_PROMPT_. Extract every line of text from the rows below without alteration, omitting the pictures.

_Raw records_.
+===+
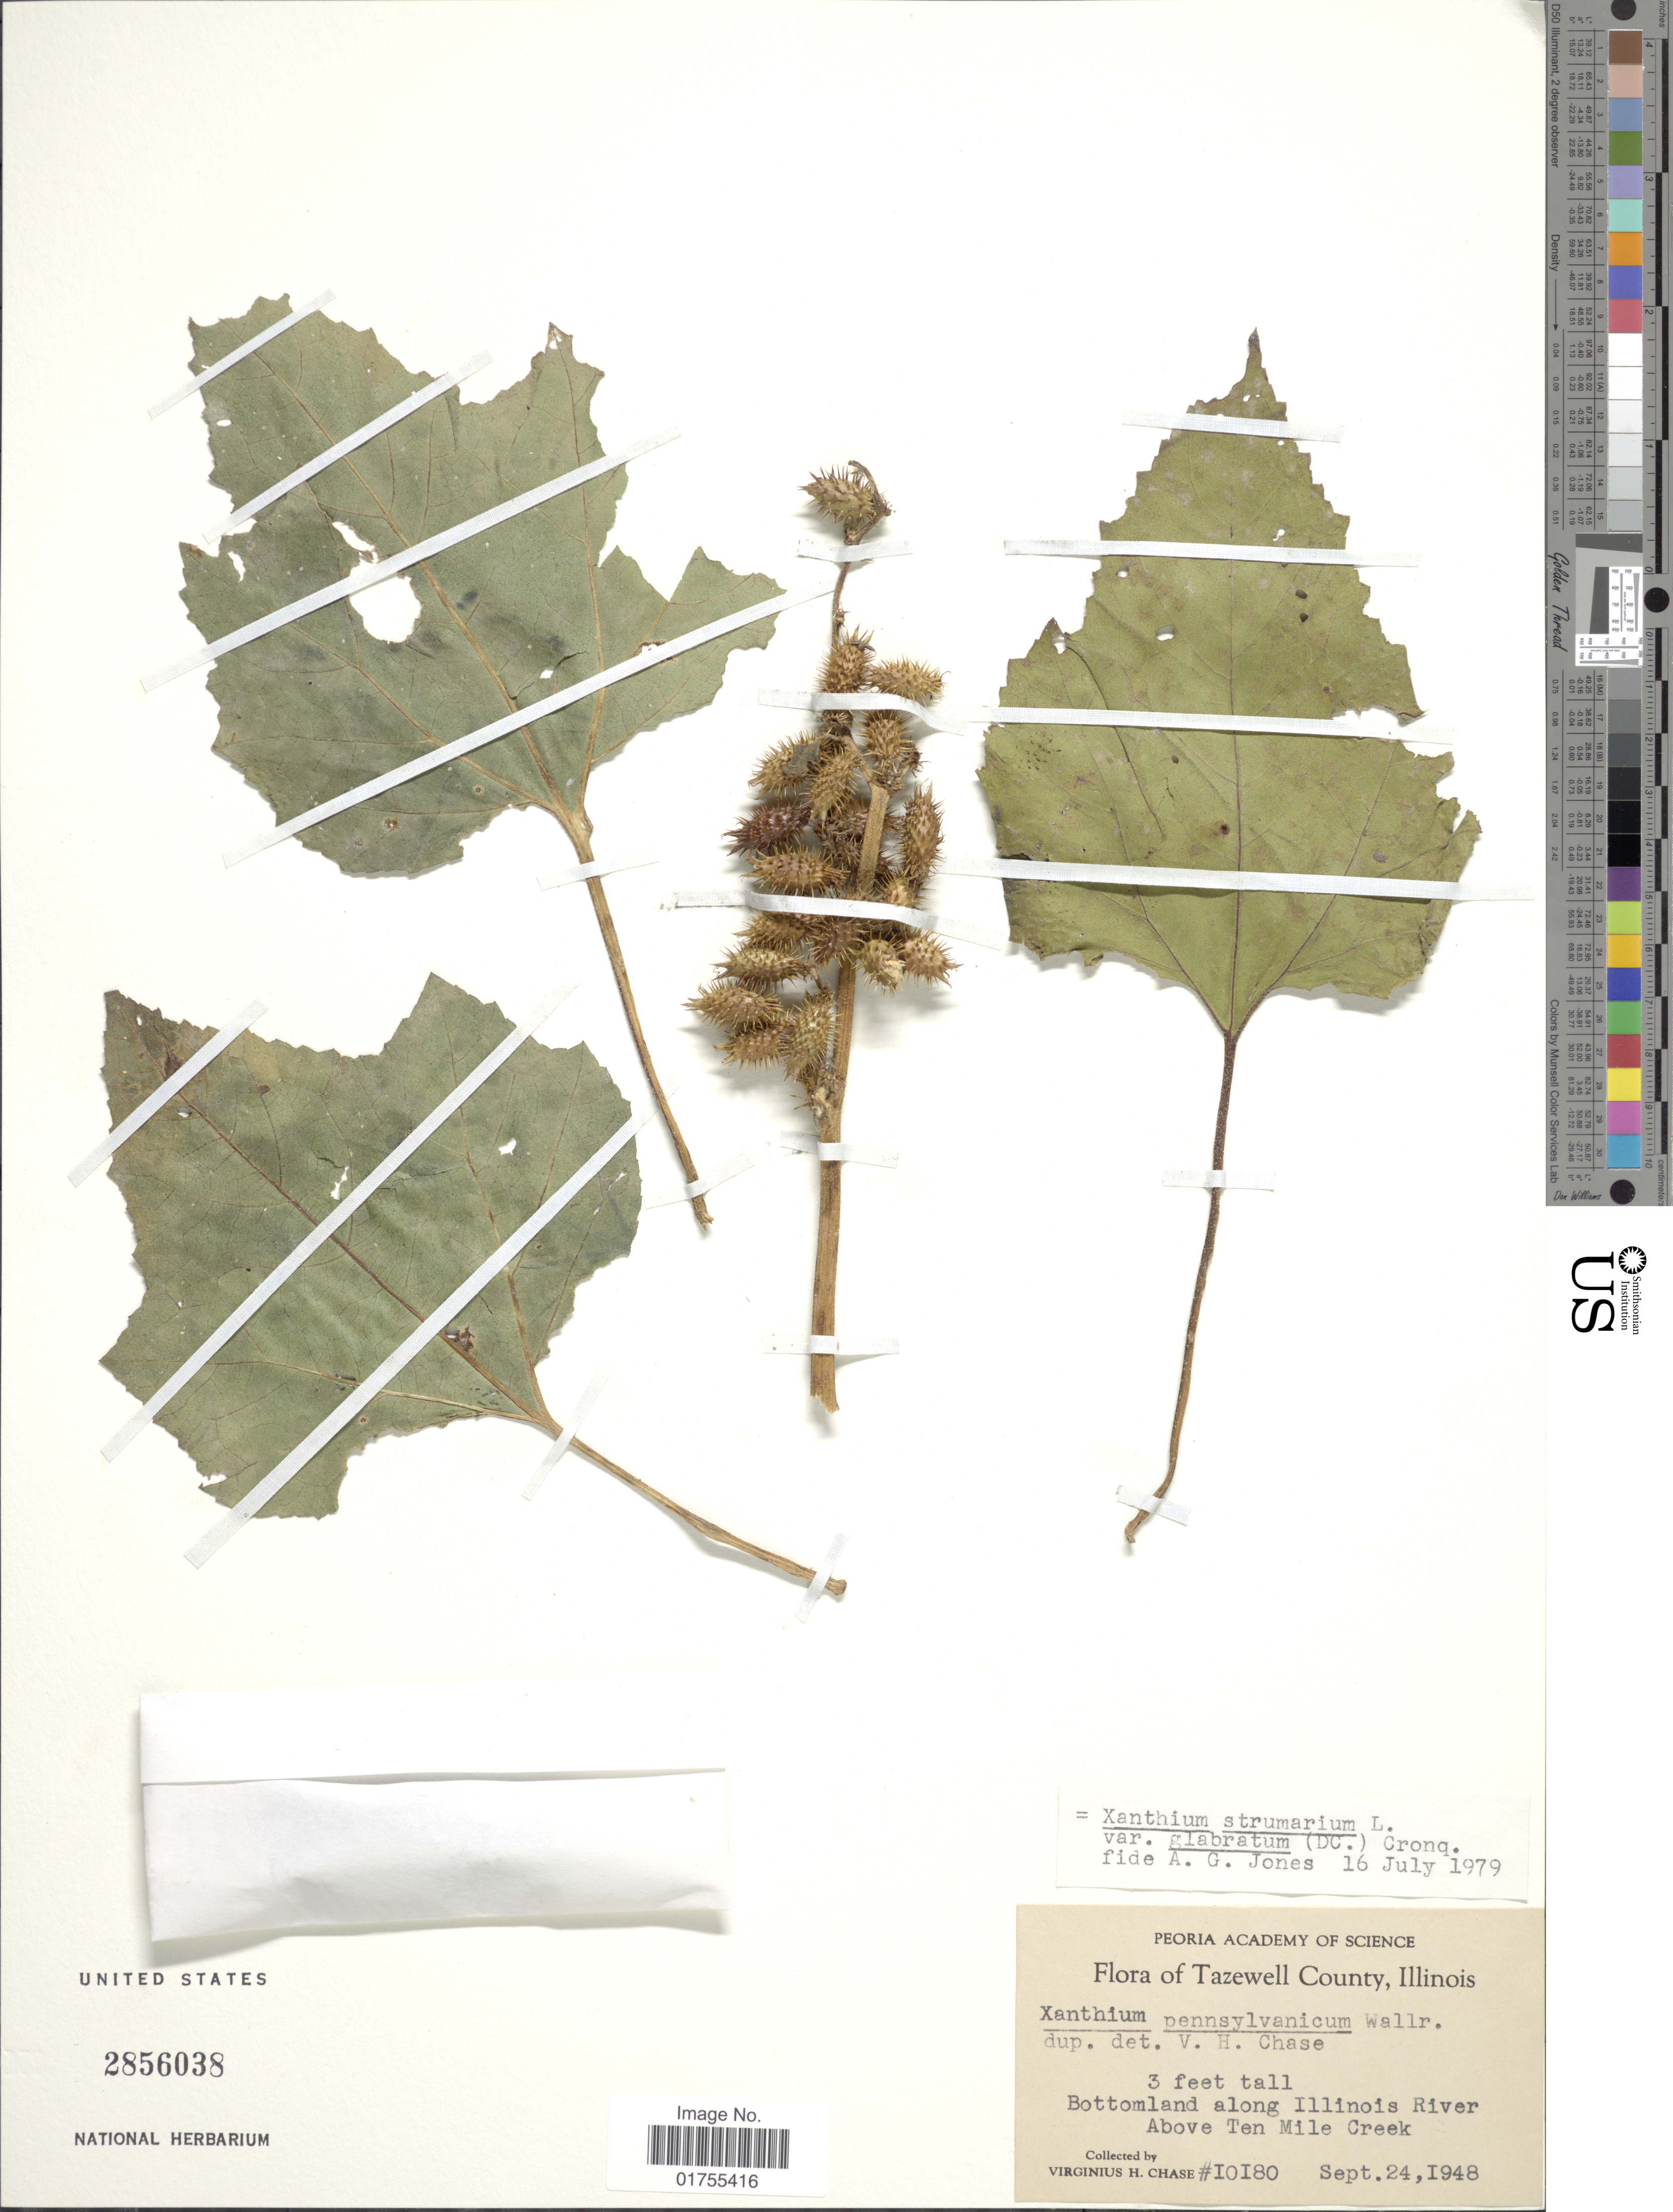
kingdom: Plantae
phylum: Tracheophyta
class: Magnoliopsida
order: Asterales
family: Asteraceae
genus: Xanthium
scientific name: Xanthium strumarium var. glabratum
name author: Mill.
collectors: V. H. Chase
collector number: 10180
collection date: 1948-09-24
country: United States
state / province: Illinois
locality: Tazewell County, Bottomland cornfield along Illinois, Above Ten Mile Creek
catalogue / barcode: US 2856038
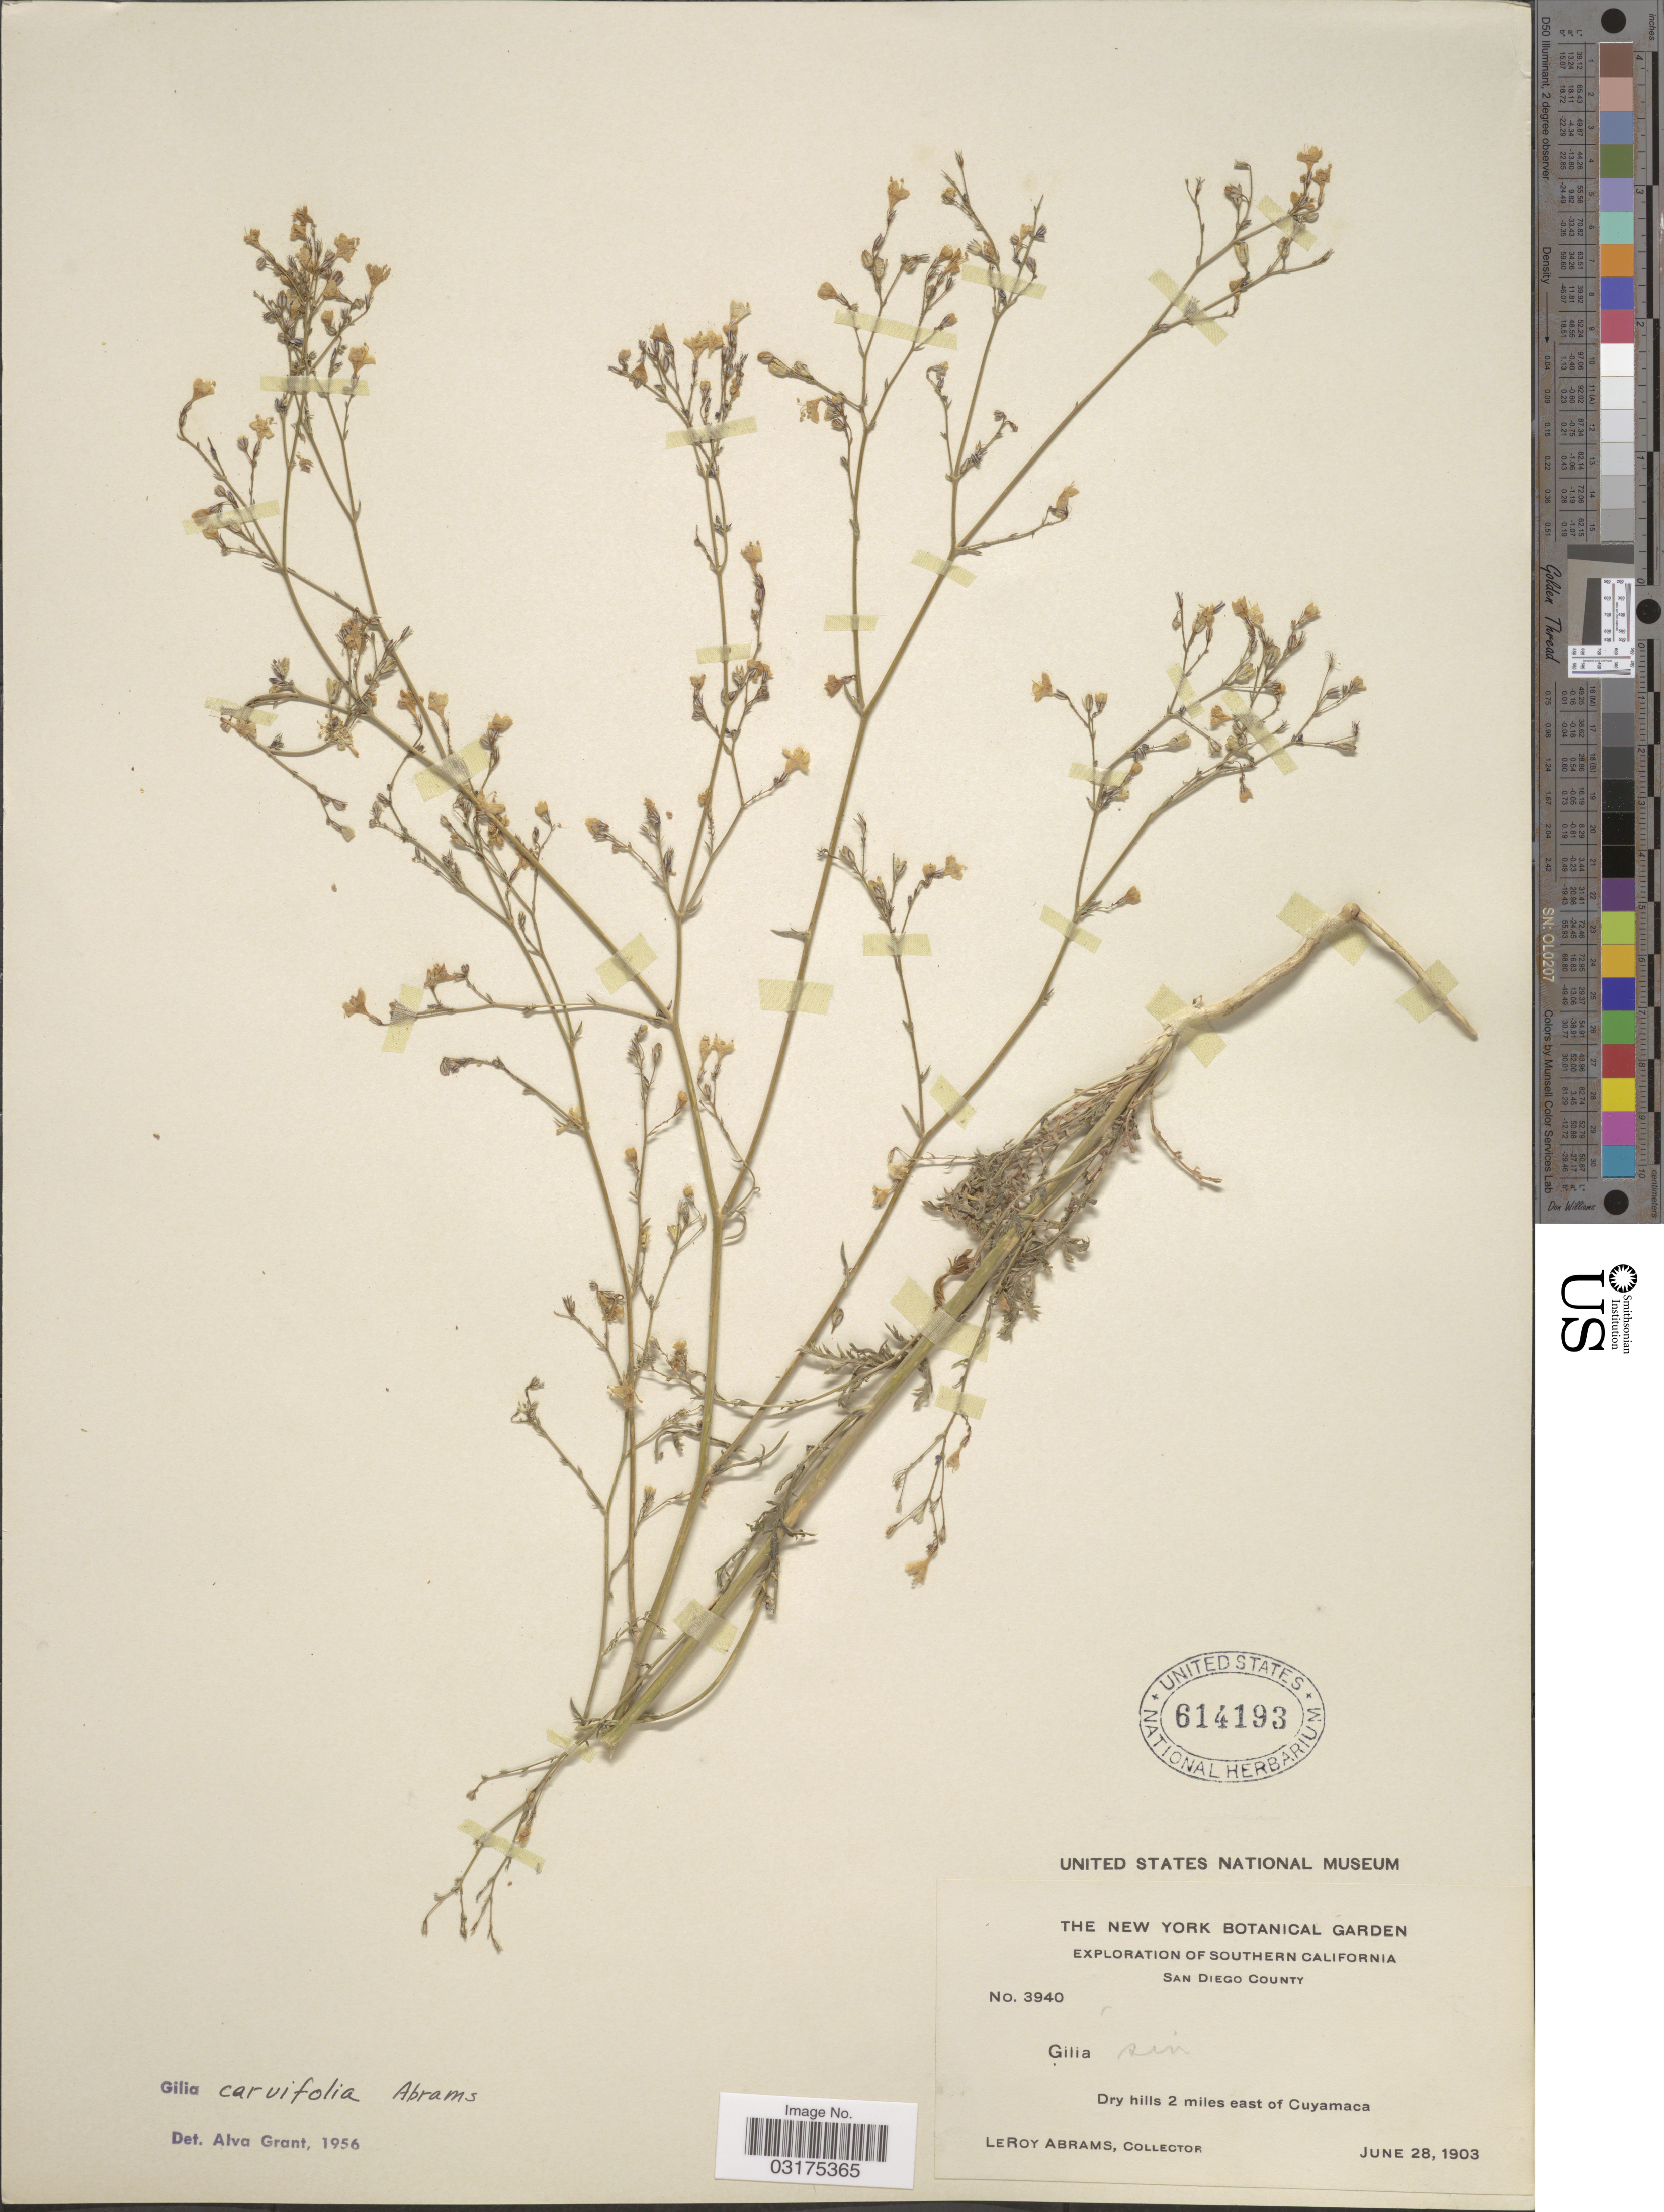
+===+
_REPLY_.
kingdom: Plantae
phylum: Tracheophyta
class: Magnoliopsida
order: Asterales
family: Asteraceae
genus: Xanthium
scientific name: Xanthium strumarium var. glabratum
name author: Mill.
collectors: V. H. Chase
collector number: 10180
collection date: 1948-09-24
country: United States
state / province: Illinois
locality: Tazewell County, Bottomland cornfield along Illinois, Above Ten Mile Creek
catalogue / barcode: US 2856038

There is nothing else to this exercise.